Making Visible: Acknowledging Student’ Experiences of Gender-Based Sexual Violence in Schools Through Feminist Media Studies

When:
March 27, 2023 @ 12:30 pm – 1:30 pm
2023-03-27T12:30:00-05:00
2023-03-27T13:30:00-05:00
Where:
Hybrid Event: Room 323 Education Building & via Zoom
71 Curry Pl
Winnipeg
MB R3T 2M6
Cost:
Free
Contact:
Office of the Associate Dean (Graduate & Research) Faculty of Education
204-474-9000

Please join us for the third lecture in our Faculty of Education Research Lecture Series 2022-2023!

Date: Monday, March 27, 12:30 – 1:30 pm

Location: Hybrid in room 323 Education, or Zoom coordinates below

Speaker: Dr. Jennifer Watt

Title: “Making Visible: Acknowledging Student’ Experiences of Gender-Based Sexual Violence in Schools through Feminist Media Studies”

Abstract: In the Netflix film Moxie (Poehler, 2021), a female high school student meets with her principal to report that a male student is sexually harassing her on school grounds. The principal replies, “If you use that word [harassment], that means I have to do a bunch of stuff.” The student is dismissed, and her concerns are left unaddressed at both an individual and systemic level. While this scene is played for humour, far too many current or former students, teachers, parents, and educational leaders who watch this media depiction will be left uncomfortable by the haunting familiarity of the institutional protectionism and willful ignorance toward the gender-based sexual violence (GBSV) many students experience within and beyond their school contexts.

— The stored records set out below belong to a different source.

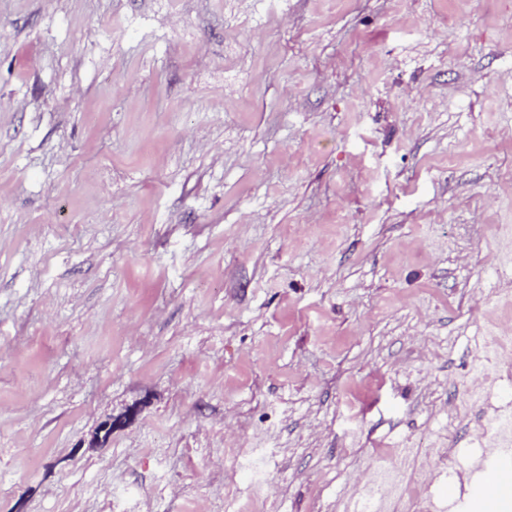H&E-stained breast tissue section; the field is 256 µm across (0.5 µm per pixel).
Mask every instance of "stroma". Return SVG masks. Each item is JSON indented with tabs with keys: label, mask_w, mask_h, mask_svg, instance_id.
Returning <instances> with one entry per match:
<instances>
[{
	"label": "stroma",
	"mask_w": 512,
	"mask_h": 512,
	"mask_svg": "<svg viewBox=\"0 0 512 512\" xmlns=\"http://www.w3.org/2000/svg\"><path fill=\"white\" fill-rule=\"evenodd\" d=\"M511 329L512 0H0V512H355Z\"/></svg>",
	"instance_id": "stroma-1"
}]
</instances>
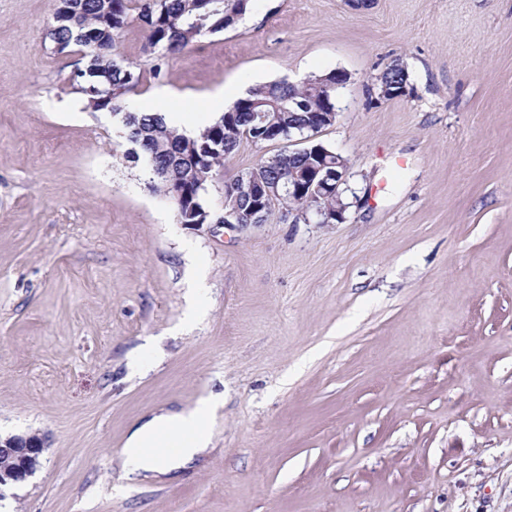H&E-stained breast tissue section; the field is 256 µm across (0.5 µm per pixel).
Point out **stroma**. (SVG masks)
Here are the masks:
<instances>
[{
  "label": "stroma",
  "instance_id": "35a3bbf8",
  "mask_svg": "<svg viewBox=\"0 0 512 512\" xmlns=\"http://www.w3.org/2000/svg\"><path fill=\"white\" fill-rule=\"evenodd\" d=\"M55 0H0V434H40L0 512H512V0H255L155 90L349 74L318 139L343 222L181 224L69 84ZM404 95L381 96L391 64ZM283 142L242 143L209 187ZM224 398L147 484L121 450ZM217 407L214 398L206 397L192 408L155 416L135 429L122 449L126 477L136 482L151 480L179 470L203 454L211 442ZM189 431L193 434L181 440L182 434ZM166 439H178L176 449L167 441L166 448L159 449L174 451L157 455L150 450Z\"/></svg>",
  "mask_w": 512,
  "mask_h": 512
}]
</instances>
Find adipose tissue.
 <instances>
[{
    "mask_svg": "<svg viewBox=\"0 0 512 512\" xmlns=\"http://www.w3.org/2000/svg\"><path fill=\"white\" fill-rule=\"evenodd\" d=\"M217 407L214 398L206 397L194 407L155 416L135 429L122 450L127 478L136 482L151 480L181 469L203 454L211 442ZM167 439L177 440L176 449L155 454L156 445Z\"/></svg>",
    "mask_w": 512,
    "mask_h": 512,
    "instance_id": "obj_1",
    "label": "adipose tissue"
}]
</instances>
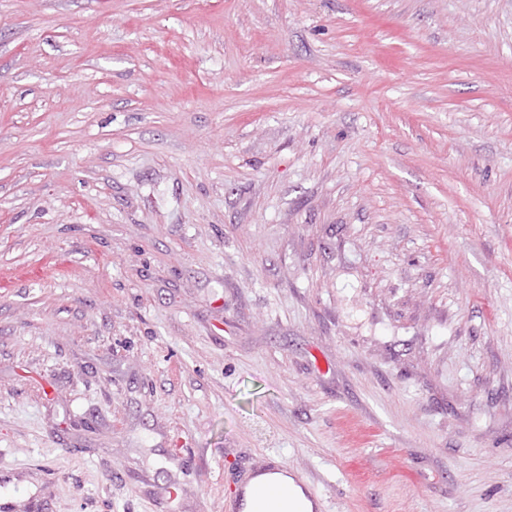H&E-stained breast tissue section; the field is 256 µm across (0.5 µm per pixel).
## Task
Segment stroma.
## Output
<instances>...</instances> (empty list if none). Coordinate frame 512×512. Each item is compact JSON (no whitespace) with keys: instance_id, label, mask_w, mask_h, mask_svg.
Masks as SVG:
<instances>
[{"instance_id":"35a3bbf8","label":"stroma","mask_w":512,"mask_h":512,"mask_svg":"<svg viewBox=\"0 0 512 512\" xmlns=\"http://www.w3.org/2000/svg\"><path fill=\"white\" fill-rule=\"evenodd\" d=\"M512 512V0H0V503ZM261 473V472H259ZM259 473L251 474L247 482L242 483L235 498L226 506L228 512H244L247 498L254 499L257 502L266 498L270 492H274L275 488L262 482L252 483L251 480L256 478ZM275 479V478H270ZM280 482L285 492L274 502L271 512H304L312 509V503L304 490L296 483L294 478L280 476L275 479Z\"/></svg>"}]
</instances>
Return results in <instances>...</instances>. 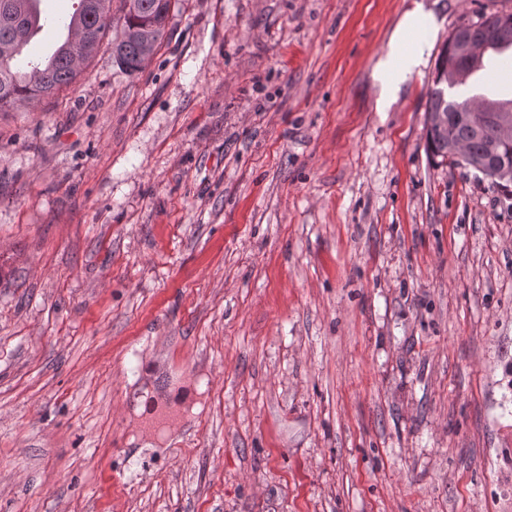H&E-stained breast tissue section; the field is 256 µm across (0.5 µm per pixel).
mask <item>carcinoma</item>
<instances>
[{"instance_id": "obj_1", "label": "carcinoma", "mask_w": 512, "mask_h": 512, "mask_svg": "<svg viewBox=\"0 0 512 512\" xmlns=\"http://www.w3.org/2000/svg\"><path fill=\"white\" fill-rule=\"evenodd\" d=\"M41 0H0V112L20 106L34 105L74 84L94 54L74 58L73 44L79 35H86L101 47L110 31V18L100 13L102 0H78V24L70 36L58 43L54 57L43 66H35L19 75L16 49L28 38L25 6ZM124 14L121 36L112 41V55L123 70L134 75L142 69L148 46H158L166 34L172 0H123ZM464 31L471 43L502 52L512 48V13L479 14L477 19L458 26L448 37L436 62L434 84L426 114L427 149L435 157L453 160L451 145L463 141L467 154L462 162L491 179L499 188L512 186V141L497 138L495 126L473 124L468 113L474 102L448 101L446 85L456 80L465 83L478 71L479 62L461 56L457 41Z\"/></svg>"}]
</instances>
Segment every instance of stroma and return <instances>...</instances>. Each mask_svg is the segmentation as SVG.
I'll list each match as a JSON object with an SVG mask.
<instances>
[{"instance_id": "35a3bbf8", "label": "stroma", "mask_w": 512, "mask_h": 512, "mask_svg": "<svg viewBox=\"0 0 512 512\" xmlns=\"http://www.w3.org/2000/svg\"><path fill=\"white\" fill-rule=\"evenodd\" d=\"M425 2L387 112L414 0H173L0 112V512H512V193L424 128L512 0ZM121 36L112 40V55L123 70L134 75L142 69L147 46L154 50L168 27L172 0H123ZM437 16L432 9H427L423 4L404 13L397 26L392 31L388 41V52L380 57L372 66V78L377 88L375 98V110L387 112L397 102L401 85L407 80V75L425 65L421 52L411 53L422 38L419 32H412L406 42L405 53H411L406 59V68L402 73L394 74L391 69L392 60L403 49L406 33L414 28L420 29L423 39L433 40L440 29Z\"/></svg>"}]
</instances>
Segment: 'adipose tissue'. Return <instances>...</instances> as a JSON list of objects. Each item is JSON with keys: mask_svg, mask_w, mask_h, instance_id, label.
I'll return each mask as SVG.
<instances>
[{"mask_svg": "<svg viewBox=\"0 0 512 512\" xmlns=\"http://www.w3.org/2000/svg\"><path fill=\"white\" fill-rule=\"evenodd\" d=\"M414 28L420 29L425 40L430 41L437 36L440 24L434 11L421 4L413 10L405 12L401 17L389 37L386 55L379 58L372 66V78L377 88L376 111H389L397 102L401 86L406 81L408 74L425 64L421 52L417 51L407 56L404 72L396 74L391 69L393 59L401 54L407 32Z\"/></svg>", "mask_w": 512, "mask_h": 512, "instance_id": "obj_1", "label": "adipose tissue"}]
</instances>
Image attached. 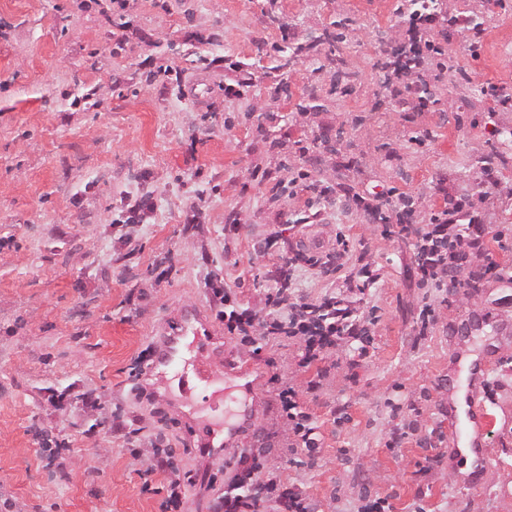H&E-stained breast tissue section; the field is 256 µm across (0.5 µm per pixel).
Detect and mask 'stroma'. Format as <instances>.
Masks as SVG:
<instances>
[{
    "instance_id": "stroma-1",
    "label": "stroma",
    "mask_w": 512,
    "mask_h": 512,
    "mask_svg": "<svg viewBox=\"0 0 512 512\" xmlns=\"http://www.w3.org/2000/svg\"><path fill=\"white\" fill-rule=\"evenodd\" d=\"M399 4L0 0V512H159L165 479L145 469L166 446L181 472L213 479L183 512H209L244 448L318 512H360L369 496L393 512H512V0H438L427 37L446 72L427 76L430 95L385 104ZM314 42L319 55L287 60ZM358 195L418 228L469 200L483 220L472 267L491 275L434 288L414 235L367 223ZM282 253L308 257L297 295L336 297L369 334L303 368L299 339L258 337L255 354L225 333L211 281L261 309ZM184 313L221 334L222 362L255 369L256 396L228 388L224 408L253 420L211 463L185 419L210 415L207 398L168 374L131 388L139 353ZM486 343V467L463 475L451 394L461 355ZM275 375L320 438L299 462ZM112 414L126 437L102 427Z\"/></svg>"
}]
</instances>
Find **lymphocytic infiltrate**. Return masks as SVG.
<instances>
[{
  "instance_id": "lymphocytic-infiltrate-1",
  "label": "lymphocytic infiltrate",
  "mask_w": 512,
  "mask_h": 512,
  "mask_svg": "<svg viewBox=\"0 0 512 512\" xmlns=\"http://www.w3.org/2000/svg\"><path fill=\"white\" fill-rule=\"evenodd\" d=\"M436 20V13L423 6L416 7L405 20L406 40L390 59L389 76L402 84L406 94L420 92L417 75L424 58L435 50L424 35L433 28ZM480 225V214L465 210L460 202L431 215L428 224L415 232V257L423 275L434 279L442 273L447 277V287H459L455 273L464 264L467 248L478 247L477 230ZM293 271L294 264L288 258L277 267L273 277L275 285L267 291L266 312L262 315L234 306L231 296L222 287H214L213 293L226 307L224 326L229 332L239 335L245 343L253 342L258 331L267 336L299 338L303 343L301 364L307 367L344 336L349 311L337 307L331 298L310 304L290 296L288 282ZM276 397L280 416L287 422L296 448H311L316 443L314 428L295 387L278 381ZM236 464L240 471L234 483L213 499L210 512H314L312 503L282 485L278 476L259 457L249 456L243 451ZM149 470L169 477L166 497L161 504L162 512H180L187 487L193 482L192 477L182 476L169 454L153 457Z\"/></svg>"
}]
</instances>
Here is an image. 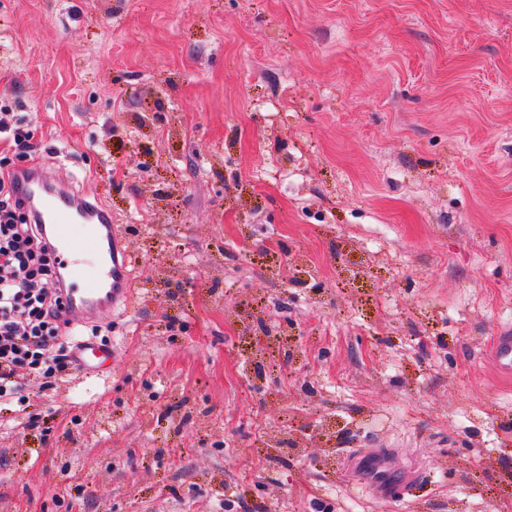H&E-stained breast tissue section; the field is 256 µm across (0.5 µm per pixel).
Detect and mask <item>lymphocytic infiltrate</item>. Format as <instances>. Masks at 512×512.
<instances>
[{"instance_id":"1","label":"lymphocytic infiltrate","mask_w":512,"mask_h":512,"mask_svg":"<svg viewBox=\"0 0 512 512\" xmlns=\"http://www.w3.org/2000/svg\"><path fill=\"white\" fill-rule=\"evenodd\" d=\"M57 279L56 257L0 173V399L18 393L19 370L52 382L76 367L63 297L48 287Z\"/></svg>"}]
</instances>
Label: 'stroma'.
Returning <instances> with one entry per match:
<instances>
[{"label": "stroma", "mask_w": 512, "mask_h": 512, "mask_svg": "<svg viewBox=\"0 0 512 512\" xmlns=\"http://www.w3.org/2000/svg\"><path fill=\"white\" fill-rule=\"evenodd\" d=\"M0 110L137 283L0 401V512H512V0H0ZM351 465L355 473L360 474L379 495L394 486L405 487L415 476L411 471L396 470L389 453H361L353 457ZM396 477H399L398 482Z\"/></svg>", "instance_id": "stroma-1"}]
</instances>
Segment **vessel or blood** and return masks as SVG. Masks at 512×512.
Returning <instances> with one entry per match:
<instances>
[{"instance_id":"obj_1","label":"vessel or blood","mask_w":512,"mask_h":512,"mask_svg":"<svg viewBox=\"0 0 512 512\" xmlns=\"http://www.w3.org/2000/svg\"><path fill=\"white\" fill-rule=\"evenodd\" d=\"M13 188L33 221L47 231L50 246L62 263L64 320H72L77 311L88 319L114 304L133 300L134 276L113 248L112 215L101 203L91 201L69 183L50 180L40 168L15 171ZM87 254L100 258L91 274L81 269ZM351 465L381 495L411 479L410 473L393 467L387 453H361L353 457Z\"/></svg>"}]
</instances>
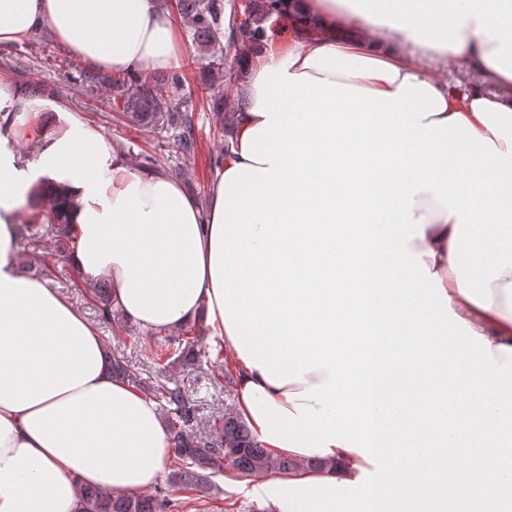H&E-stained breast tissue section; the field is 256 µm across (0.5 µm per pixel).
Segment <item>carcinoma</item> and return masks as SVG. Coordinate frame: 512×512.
<instances>
[{
    "instance_id": "1",
    "label": "carcinoma",
    "mask_w": 512,
    "mask_h": 512,
    "mask_svg": "<svg viewBox=\"0 0 512 512\" xmlns=\"http://www.w3.org/2000/svg\"><path fill=\"white\" fill-rule=\"evenodd\" d=\"M168 12L186 21L191 29L194 49L199 59L213 66L215 75L224 71V44H239L245 51L260 41L261 23L280 19L282 0H248L240 23H224V0H160ZM78 81L87 87L107 84L113 101L122 107L127 117L142 125L161 126L174 131L172 145L176 152L188 155L196 146L193 115L185 111L192 98L189 77L181 69L171 70L157 79L163 85L142 82L131 74L117 77L82 68ZM58 238L61 252L70 253L73 235L70 225L61 220L50 222ZM101 301L100 317L109 322L120 316L112 304L111 287L96 288ZM224 349H212L195 329L165 339L164 348L156 352L153 362L135 367L124 357L111 355L107 359L109 374L136 388H151L153 397L166 415L173 439L172 453L166 463L169 473L166 486L153 493L111 494L96 486L80 485V512H198L201 499L215 483L212 478L229 471L239 477H249L276 471L286 474L296 464L287 457L273 458L261 448L246 424L233 412L224 411L216 419L215 435L198 438L191 434L201 411L200 403L188 389L172 377L171 370L190 366L210 371L222 362Z\"/></svg>"
}]
</instances>
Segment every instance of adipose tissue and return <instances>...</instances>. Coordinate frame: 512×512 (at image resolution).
Instances as JSON below:
<instances>
[{"label":"adipose tissue","instance_id":"ef3b65f1","mask_svg":"<svg viewBox=\"0 0 512 512\" xmlns=\"http://www.w3.org/2000/svg\"><path fill=\"white\" fill-rule=\"evenodd\" d=\"M289 25L267 30L242 59L241 108L223 162L212 168L208 207L161 171L132 168L91 122L58 99L25 93L0 74V512H78L85 483L142 493L159 481L172 439L157 403L112 379L105 343L94 325L56 289L20 276V221L42 224L52 203L39 188L62 189L75 235L70 256L85 278H108L112 298L143 330L203 322L237 371L234 411L261 436L244 398L256 384L287 406L288 396L325 381V371L276 386L247 366L229 336L214 294L211 236L223 176L244 164L246 131L260 128L255 82L264 67L287 62L307 74L369 91L395 93L403 80L441 94L443 118L461 115L476 132L492 131L473 108L487 100L512 110V0H284ZM47 31L66 50L109 73L149 78L179 67V26L158 0H0V47ZM458 59L478 83L449 87L421 60ZM413 217L422 237L408 243L437 274L454 313L488 339L495 359L512 356V268L491 282L482 308L458 288L450 266L458 223L434 194L417 193ZM331 465L290 480L353 481L372 465L344 446Z\"/></svg>","mask_w":512,"mask_h":512}]
</instances>
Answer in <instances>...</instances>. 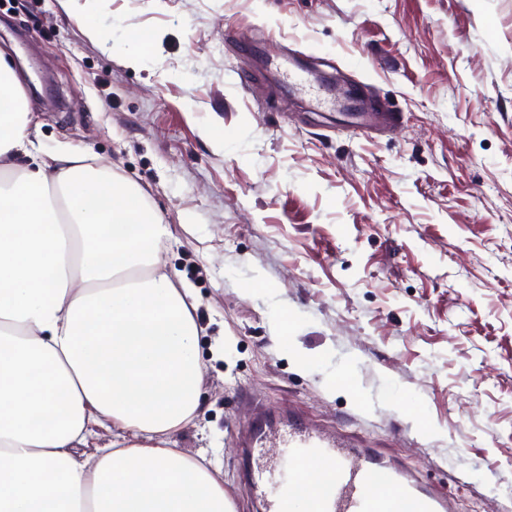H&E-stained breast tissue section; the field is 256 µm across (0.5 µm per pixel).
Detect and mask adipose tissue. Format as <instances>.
I'll use <instances>...</instances> for the list:
<instances>
[{
	"instance_id": "adipose-tissue-1",
	"label": "adipose tissue",
	"mask_w": 512,
	"mask_h": 512,
	"mask_svg": "<svg viewBox=\"0 0 512 512\" xmlns=\"http://www.w3.org/2000/svg\"><path fill=\"white\" fill-rule=\"evenodd\" d=\"M29 123L0 55V512H234L221 466L170 445L204 371L169 225L87 152L41 157Z\"/></svg>"
}]
</instances>
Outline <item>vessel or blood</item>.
<instances>
[{
	"mask_svg": "<svg viewBox=\"0 0 512 512\" xmlns=\"http://www.w3.org/2000/svg\"><path fill=\"white\" fill-rule=\"evenodd\" d=\"M253 464L246 484L265 512H449L445 494L424 488L368 448L292 421L263 420L246 443ZM320 467L321 485L304 481L300 467Z\"/></svg>",
	"mask_w": 512,
	"mask_h": 512,
	"instance_id": "1",
	"label": "vessel or blood"
}]
</instances>
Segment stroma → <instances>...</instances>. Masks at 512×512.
<instances>
[{
    "instance_id": "35a3bbf8",
    "label": "stroma",
    "mask_w": 512,
    "mask_h": 512,
    "mask_svg": "<svg viewBox=\"0 0 512 512\" xmlns=\"http://www.w3.org/2000/svg\"><path fill=\"white\" fill-rule=\"evenodd\" d=\"M0 54L43 149L89 152L170 224L205 370L173 442L217 456L234 512H261L244 441L267 415L453 512H512V0H0ZM350 86L395 122L355 124Z\"/></svg>"
}]
</instances>
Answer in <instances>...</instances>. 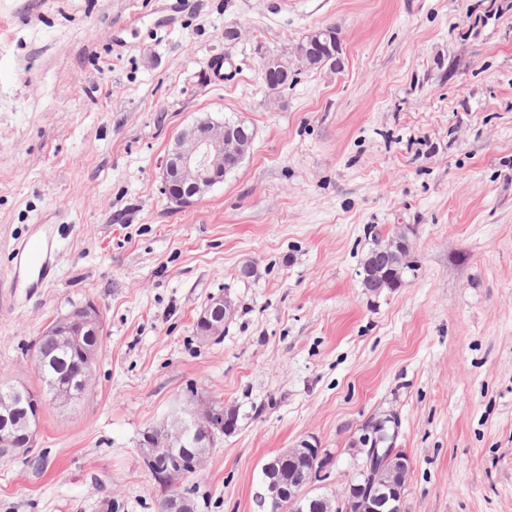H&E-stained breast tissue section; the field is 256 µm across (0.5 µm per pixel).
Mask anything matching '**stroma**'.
I'll use <instances>...</instances> for the list:
<instances>
[{"label": "stroma", "instance_id": "stroma-1", "mask_svg": "<svg viewBox=\"0 0 512 512\" xmlns=\"http://www.w3.org/2000/svg\"><path fill=\"white\" fill-rule=\"evenodd\" d=\"M183 2L0 0V376L40 389L47 326L89 301L103 315L89 390L40 419L43 465L0 463V512H158L143 436L214 403L239 419L187 484L197 512H256L263 465L303 438L341 491L353 440L389 413L405 512H512V9ZM326 25L340 69L270 94L264 56ZM206 116L256 136L181 207L160 162ZM41 224L59 253L42 286L13 261ZM398 227L415 268L371 294L370 232ZM218 297L235 313L201 338ZM226 305L228 306L229 304L224 302L223 298H217L203 309L196 323L198 335L207 339L211 336H217L222 332L219 322Z\"/></svg>", "mask_w": 512, "mask_h": 512}]
</instances>
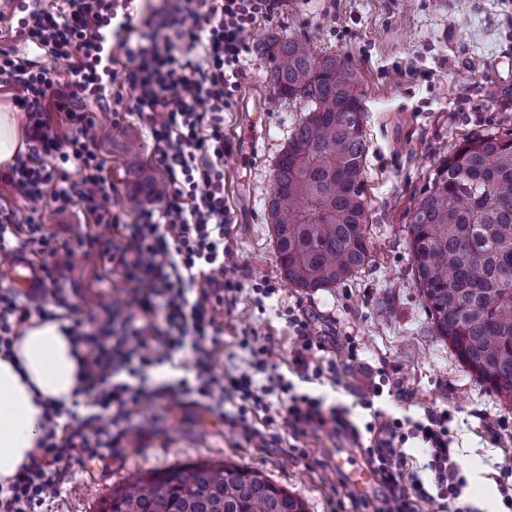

In this presentation, I will share our research team’s work-in-progress feminist critical media analysis framework that is based largely on Sara Ahmed’s (2017) intersectional, everyday theorizing, which highlights how feminism is born from the “different biographies of violence” (p. 23) that we all inherit and experience. Ahmed names the mechanism and strategies used to silence femme people and force them into submission. These mechanisms and strategies often leave femme individuals feeling isolated, as though they individually are a problem, rather than recognizing their experiences as evidence of larger, systemic issues. Using preliminary analysis of the film Moxie, we will argue  popular media should be brought further into formal classroom and professional learning spaces as a means of approaching difficult knowledge (Pitt & Britzman, 2003) because a) it is already pedagogical; b) it provides a distance through which to speak about sensitive issues; and c) students and teachers are often more willing and have a desire to talk in/through popular culture.